When switching products on bar processing lines, bakers want equipment that can keep changeovers as quick and painless as possible.
“When handling different sizes or textures of bars, equipment must be flexible and easy to adjust to maintain operational efficiency,” said Brad Baker, senior sales director, Americas, Syntegon. “It is often the case that it’s the wrapper infeed that brings the flexibility in bar sizes, shapes or surface tackiness.”
He added that Syntegon’s horizontal flow wrappers can be equipped with an electro-magnetic infeed and “intelligent” lugs keeping bars from touching regardless of inconsistent product gaps or format changes.
“This adaptability ensures manufacturers can run diverse product lines efficiently, meeting the needs of a competitive and ever-changing market,” Baker said.
Most packaging machines have adjustable forming boxes, guides and sealing jaws, which must be calibrated for different bar lengths, widths and thicknesses, said Yasha Shamayeli, director marketing strategy, Plan It Packaging.
“Sealing temperature and pressure may vary based on packaging material and product texture,” he added. “A crunchy bar might tolerate a firmer seal, while a chewy bar could be more heat-sensitive.”
Shamayeli said existing lines can often be retrofitted for new uses.

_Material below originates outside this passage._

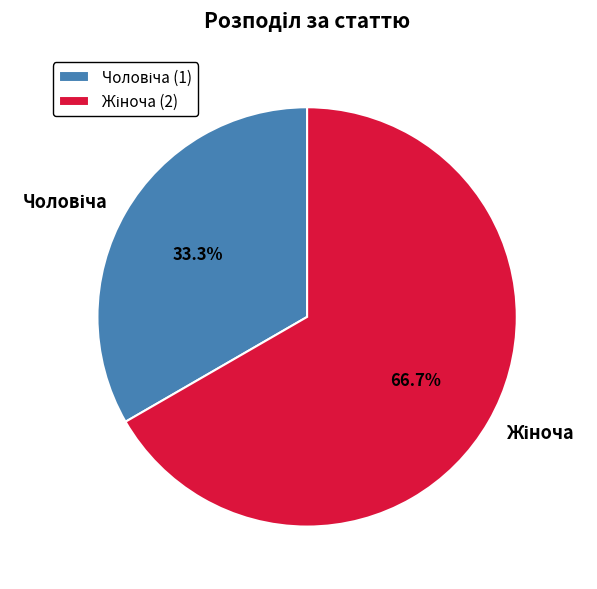

Is there a majority slice in this chart?

Yes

“In many cases, older machines can be upgraded with new tooling or servo-driven components for better flexibility, rather than replacing the entire machine,” he pointed out.
Changing equipment speeds when making hard crunchy baked bars can be difficult because they create more crumbs, which can exacerbate handling issues.
“This style of bars can be handled robotically unless quite fragile, or via more traditional feeders widely used in the cookie industry,” said Liam Buckley, IMA Ilapak sales director, North America. “Chewy bars tend to handle well on hard automation as their adhesion to a belt is more predictable, and they handle speed changes easier. Cold-formed bars handle well on hard automation and can also be handled on robotics. Dimensional changes requiring film web width changes typically require forming box changes or infeed setup adjustments.”
High-speed machines frequently necessitate the use of additional forming boxes to accommodate variations in product width and height, said Mark Lozano, vice president North American operations, SACMI Packaging and Chocolate USA.
“Moreover, differences in product length might require adjustments to, or even replacement of, the feed chain, depending on the length of the product and the pitch of the chain,” he said.
Equipment adjustments needed for changeovers depend on how much the product size changes. While a slight change in length might require a film and recipe change, a change in width will require adjustments to guide rails on primary packaging line infeed and possible lug chain pitch changes as well as to the film folding box, said Josh Becker, bakery and confection segment manager, Harpak-Ulma.
“If you have different types of bars — like crunchy or chewy — you will want to ensure any product contact belts or guides the bars will contact in the packaging process do not cause damage to the product,” he said.
Bakers looking to maximize equipment by running a variety of products must look at the capabilities of each piece of equipment.
“Setting up a packaging line to run a large variety of products is great but sometimes is not the most efficient,” Becker explained. “You’ll have a lot of products that you can package, but the equipment may not be maximized for any one product. If you are manually loading a packaging machine, you would have more opportunity to maximize the variety of products packaged.”
Machines built using a modular construction system like Schubert’s can be adapted to new challenges, ,” said Luc Jamet, project manager, Schubert North America.
“Thanks to modularity, sub-machines can be exchanged to perform new tasks,” he said. “However, even without modifications, an existing machine can often be adapted to a wide variety of products simply by replacing format parts.”
When it comes to secondary bar packaging, Jamet said pick-and-place robotics are effective and efficient.
“In this process, flow wrapped bars are precisely picked up with suction tools and placed into boxes with millimeter accuracy,” he said. “The precise picking, combined with adapted material quality of the suction tools when necessary, ensures maximum flexibility.”
Equipment on bar lines should be able to handle multiple products, said Mike Alexander, sales manager for the Eastern United States and Canada, Formost Fuji.
“They’re designed to be flexible,” he explained. “Very rarely do you have something dedicated to one thing. So the potential is there to change it.”
Bar makers are interested in equipment that can accommodate a range of sizes, which equipment can readily handle.
“We’re seeing an interest in minis, like half-size, low-calorie count,” said Bill Kehrli, vice president sales and marketing, Cavanna Packaging. “That increases your speed dramatically. But speed is not always a problem with packaging. If you look at a sticky bar, it’s usually 100 mm long and minis are 50 mm. The way they get processed, it can become a problem with speed but not necessarily.”